Supplied text:
-*-*-
In any case, reduction of dose must be undertaken under close supervision
and must be gradual. If significant withdrawal symptoms develop, the
previous dosing schedule should be reinstituted and, only after stabilization,
should a less rapid schedule of discontinuation be attempted. In a
controlled postmarketing discontinuation study of panic disorder patients
which compared this recommended taper schedule with a slower taper
schedule, no difference was observed between the groups in the proportion
of patients who tapered to zero dose; however, the slower schedule
was associated with a reduction in symptoms associated with a withdrawal
syndrome. It is suggested that the dose be reduced by no more than
0.5 mg every three days, with the understanding that some patients
may benefit from an even more gradual discontinuation. Some patients
may prove resistant to all discontinuation regimens.
-*-*-
Entries shown:
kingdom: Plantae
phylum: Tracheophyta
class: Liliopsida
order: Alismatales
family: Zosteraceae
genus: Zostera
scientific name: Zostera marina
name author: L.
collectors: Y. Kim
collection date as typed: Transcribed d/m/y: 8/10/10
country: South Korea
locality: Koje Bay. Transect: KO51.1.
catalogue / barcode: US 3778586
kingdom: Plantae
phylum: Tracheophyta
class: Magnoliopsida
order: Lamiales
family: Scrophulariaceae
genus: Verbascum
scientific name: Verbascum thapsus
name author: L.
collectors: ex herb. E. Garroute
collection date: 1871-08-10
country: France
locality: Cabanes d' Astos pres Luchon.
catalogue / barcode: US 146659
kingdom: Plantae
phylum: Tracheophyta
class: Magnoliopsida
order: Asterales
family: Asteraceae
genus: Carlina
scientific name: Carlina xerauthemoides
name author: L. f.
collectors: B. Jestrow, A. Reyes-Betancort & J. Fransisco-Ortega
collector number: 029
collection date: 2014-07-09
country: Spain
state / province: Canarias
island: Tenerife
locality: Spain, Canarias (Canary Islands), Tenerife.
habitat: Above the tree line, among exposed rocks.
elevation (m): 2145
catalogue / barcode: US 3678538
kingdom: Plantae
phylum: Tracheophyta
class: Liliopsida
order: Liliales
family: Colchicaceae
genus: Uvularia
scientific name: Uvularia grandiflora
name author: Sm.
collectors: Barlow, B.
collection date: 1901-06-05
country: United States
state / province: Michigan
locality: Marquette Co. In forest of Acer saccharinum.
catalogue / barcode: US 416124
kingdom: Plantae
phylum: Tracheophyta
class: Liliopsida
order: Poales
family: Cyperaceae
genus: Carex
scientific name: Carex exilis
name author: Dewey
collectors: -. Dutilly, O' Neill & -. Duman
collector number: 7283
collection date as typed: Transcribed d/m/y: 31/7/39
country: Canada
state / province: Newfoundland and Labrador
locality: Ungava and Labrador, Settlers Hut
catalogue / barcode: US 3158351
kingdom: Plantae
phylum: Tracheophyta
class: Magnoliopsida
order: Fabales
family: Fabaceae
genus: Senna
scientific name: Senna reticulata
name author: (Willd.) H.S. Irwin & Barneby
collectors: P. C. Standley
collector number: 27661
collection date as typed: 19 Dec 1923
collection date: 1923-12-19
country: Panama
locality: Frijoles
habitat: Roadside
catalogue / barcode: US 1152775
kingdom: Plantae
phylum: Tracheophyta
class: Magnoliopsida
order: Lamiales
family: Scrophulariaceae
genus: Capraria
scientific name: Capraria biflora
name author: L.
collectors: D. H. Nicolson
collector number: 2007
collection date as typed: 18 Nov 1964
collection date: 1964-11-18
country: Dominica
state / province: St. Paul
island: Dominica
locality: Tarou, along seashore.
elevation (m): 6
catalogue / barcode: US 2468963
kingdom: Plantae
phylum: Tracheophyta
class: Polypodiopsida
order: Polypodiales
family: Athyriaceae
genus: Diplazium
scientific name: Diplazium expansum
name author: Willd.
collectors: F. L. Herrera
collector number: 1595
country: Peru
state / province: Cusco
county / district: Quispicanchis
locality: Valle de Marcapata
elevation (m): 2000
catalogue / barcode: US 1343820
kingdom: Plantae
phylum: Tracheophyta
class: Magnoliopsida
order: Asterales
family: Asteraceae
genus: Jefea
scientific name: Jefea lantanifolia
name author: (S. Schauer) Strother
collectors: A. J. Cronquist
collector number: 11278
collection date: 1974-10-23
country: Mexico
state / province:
-*-*-
Answer these questions from the dose-reduction text above:
(a) What should be done if significant withdrawal symptoms develop?
(b) In the postmarketing discontinuation study, what was the slower taper schedule associated with?
(c) What is the largest suggested dose reduction, and how often may it be made?

Response below:
(a) The previous dosing schedule should be reinstituted, and a less rapid discontinuation schedule should be attempted only after stabilization.
(b) A reduction in symptoms associated with a withdrawal syndrome.
(c) No more than 0.5 mg every three days.